Please print every record below exactly as written, leaving out the pictures.

*** Data shown Section Begins ***

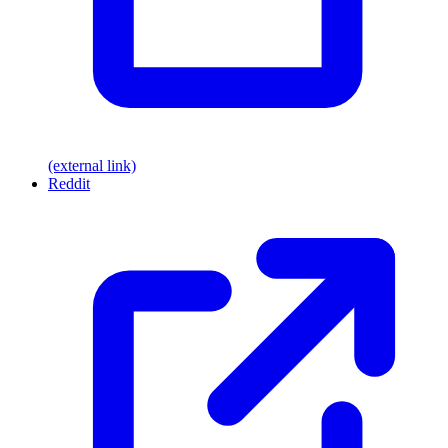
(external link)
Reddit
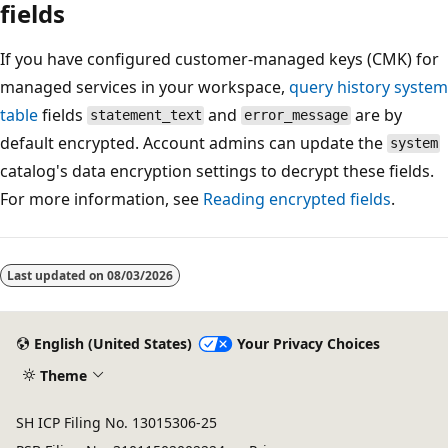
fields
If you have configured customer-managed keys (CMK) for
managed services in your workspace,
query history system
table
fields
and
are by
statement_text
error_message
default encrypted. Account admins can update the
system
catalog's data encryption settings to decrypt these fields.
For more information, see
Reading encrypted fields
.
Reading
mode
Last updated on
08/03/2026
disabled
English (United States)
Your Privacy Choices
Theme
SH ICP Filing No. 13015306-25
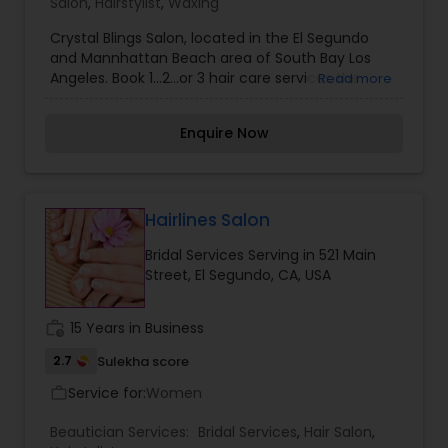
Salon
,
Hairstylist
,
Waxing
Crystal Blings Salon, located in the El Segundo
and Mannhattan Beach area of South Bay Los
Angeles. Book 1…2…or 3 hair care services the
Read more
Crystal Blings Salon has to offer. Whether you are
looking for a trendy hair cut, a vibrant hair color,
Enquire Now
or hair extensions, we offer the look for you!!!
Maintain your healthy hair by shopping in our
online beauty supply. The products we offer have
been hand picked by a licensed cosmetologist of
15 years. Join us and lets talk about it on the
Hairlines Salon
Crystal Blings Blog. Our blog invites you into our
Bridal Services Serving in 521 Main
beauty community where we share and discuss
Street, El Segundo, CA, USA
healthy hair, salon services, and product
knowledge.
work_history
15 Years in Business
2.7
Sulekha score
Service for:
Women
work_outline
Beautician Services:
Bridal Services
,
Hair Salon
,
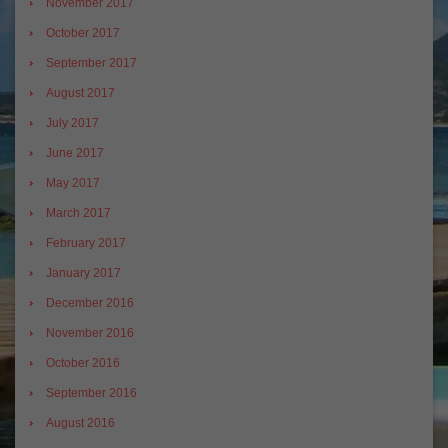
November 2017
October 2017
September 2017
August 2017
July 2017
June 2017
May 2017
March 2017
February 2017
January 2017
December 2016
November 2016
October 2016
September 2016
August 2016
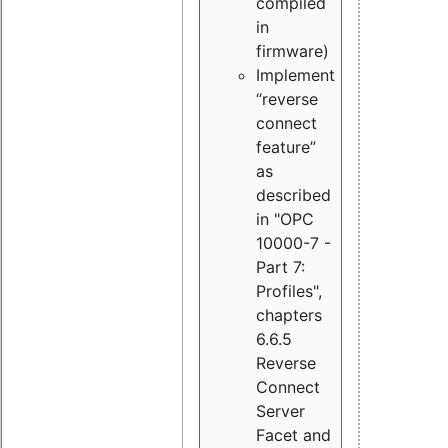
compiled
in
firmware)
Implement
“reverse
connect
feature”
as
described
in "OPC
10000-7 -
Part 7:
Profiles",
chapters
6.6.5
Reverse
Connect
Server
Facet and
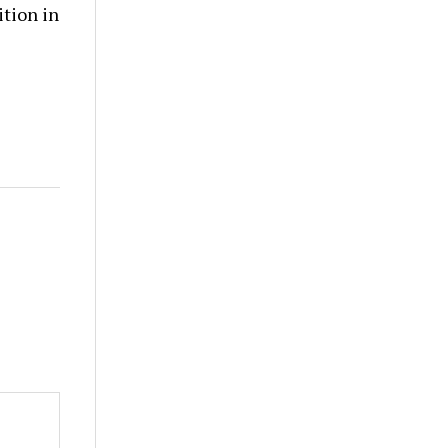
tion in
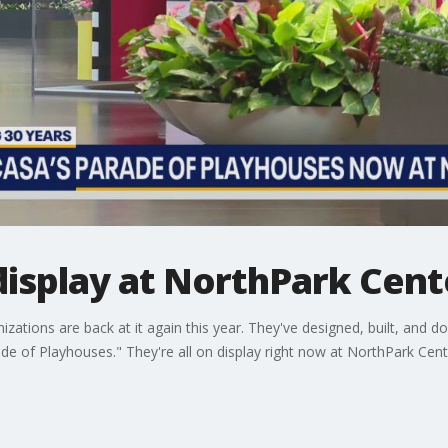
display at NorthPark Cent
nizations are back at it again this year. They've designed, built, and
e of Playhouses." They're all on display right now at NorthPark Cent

*** Data shown Section Ends ***

- _Output for this task_
(external link)
Reddit
fields
If you have configured customer-managed keys (CMK) for
managed services in your workspace,
query history system
table
fields
and
are by
statement_text
error_message
default encrypted. Account admins can update the
system
catalog's data encryption settings to decrypt these fields.
For more information, see
Reading encrypted fields
.
Reading
mode
Last updated on
08/03/2026
disabled
English (United States)
Your Privacy Choices
Theme
SH ICP Filing No. 13015306-25
Salon
,
Hairstylist
,
Waxing
Crystal Blings Salon, located in the El Segundo
and Mannhattan Beach area of South Bay Los
Angeles. Book 1…2…or 3 hair care services the
Read more
Crystal Blings Salon has to offer. Whether you are
looking for a trendy hair cut, a vibrant hair color,
Enquire Now
or hair extensions, we offer the look for you!!!
Maintain your healthy hair by shopping in our
online beauty supply. The products we offer have
been hand picked by a licensed cosmetologist of
15 years. Join us and lets talk about it on the
Hairlines Salon
Crystal Blings Blog. Our blog invites you into our
Bridal Services Serving in 521 Main
beauty community where we share and discuss
Street, El Segundo, CA, USA
healthy hair, salon services, and product
knowledge.
work_history
15 Years in Business
2.7
Sulekha score
Service for:
Women
work_outline
Beautician Services:
Bridal Services
,
Hair Salon
,
November 2017
October 2017
September 2017
August 2017
July 2017
June 2017
May 2017
March 2017
February 2017
January 2017
December 2016
November 2016
October 2016
September 2016
August 2016
compiled
in
firmware)
Implement
“reverse
connect
feature”
as
described
in "OPC
10000-7 -
Part 7:
Profiles",
chapters
6.6.5
Reverse
Connect
Server
Facet and
tion in
display at NorthPark Cent
nizations are back at it again this year. They've designed, built, and
e of Playhouses." They're all on display right now at NorthPark Cent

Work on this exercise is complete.